[[ Source information open ]]

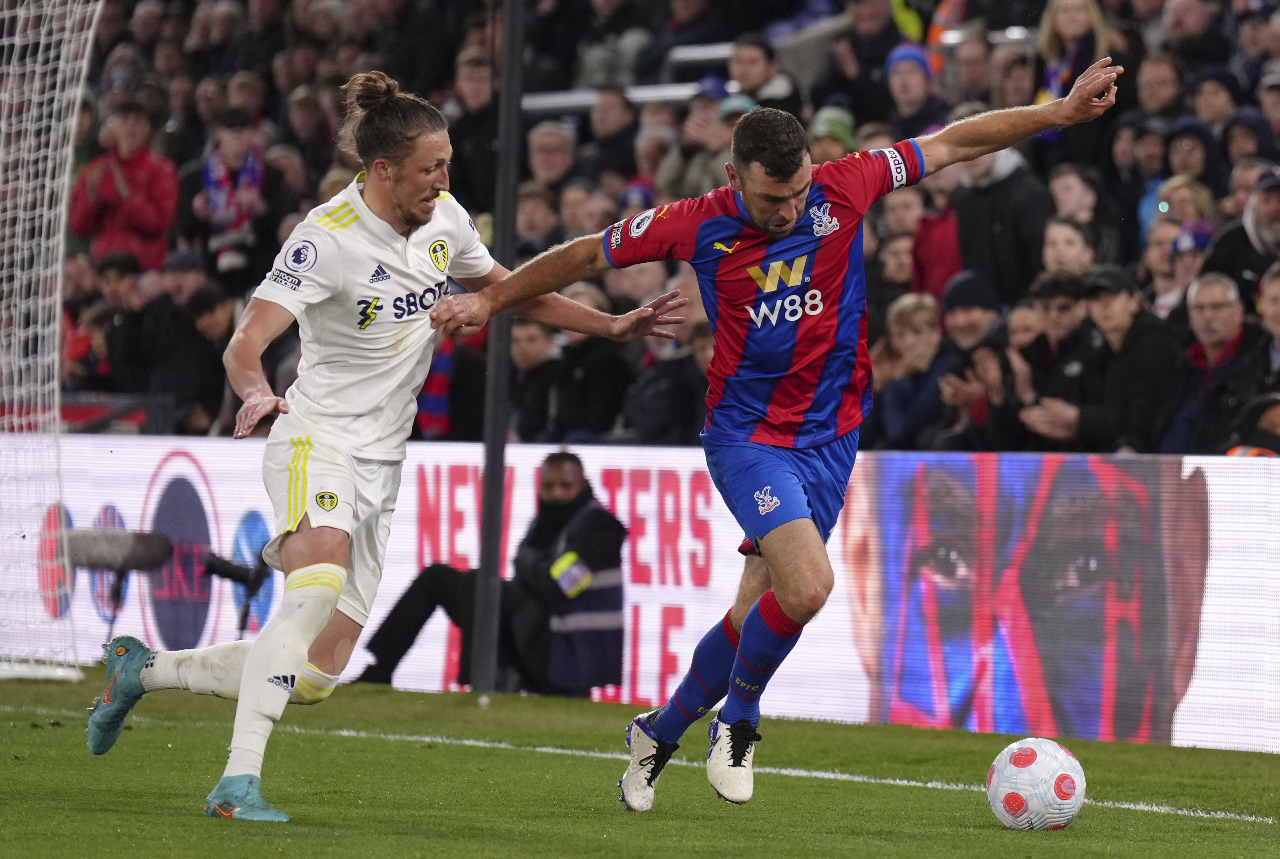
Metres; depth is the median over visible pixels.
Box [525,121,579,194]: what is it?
man
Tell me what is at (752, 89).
person
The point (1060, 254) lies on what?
person
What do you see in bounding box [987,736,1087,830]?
soccer ball
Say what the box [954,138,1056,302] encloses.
person
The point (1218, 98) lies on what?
person
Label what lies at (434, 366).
person
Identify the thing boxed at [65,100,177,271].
person
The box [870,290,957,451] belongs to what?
person
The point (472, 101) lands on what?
person
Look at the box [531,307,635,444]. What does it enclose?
person
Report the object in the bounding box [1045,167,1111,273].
person
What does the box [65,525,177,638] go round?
microphone
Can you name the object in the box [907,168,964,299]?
person
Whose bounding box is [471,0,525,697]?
pole
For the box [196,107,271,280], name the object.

[[ Source information closed ]]

What to work on:
Give back the material word for word, without images.

Completed exercise:
Metres; depth is the median over visible pixels.
Box [525,121,579,194]: what is it?
man
Tell me what is at (752, 89).
person
The point (1060, 254) lies on what?
person
What do you see in bounding box [987,736,1087,830]?
soccer ball
Say what the box [954,138,1056,302] encloses.
person
The point (1218, 98) lies on what?
person
Label what lies at (434, 366).
person
Identify the thing boxed at [65,100,177,271].
person
The box [870,290,957,451] belongs to what?
person
The point (472, 101) lands on what?
person
Look at the box [531,307,635,444]. What does it enclose?
person
Report the object in the bounding box [1045,167,1111,273].
person
What does the box [65,525,177,638] go round?
microphone
Can you name the object in the box [907,168,964,299]?
person
Whose bounding box is [471,0,525,697]?
pole
For the box [196,107,271,280], name the object.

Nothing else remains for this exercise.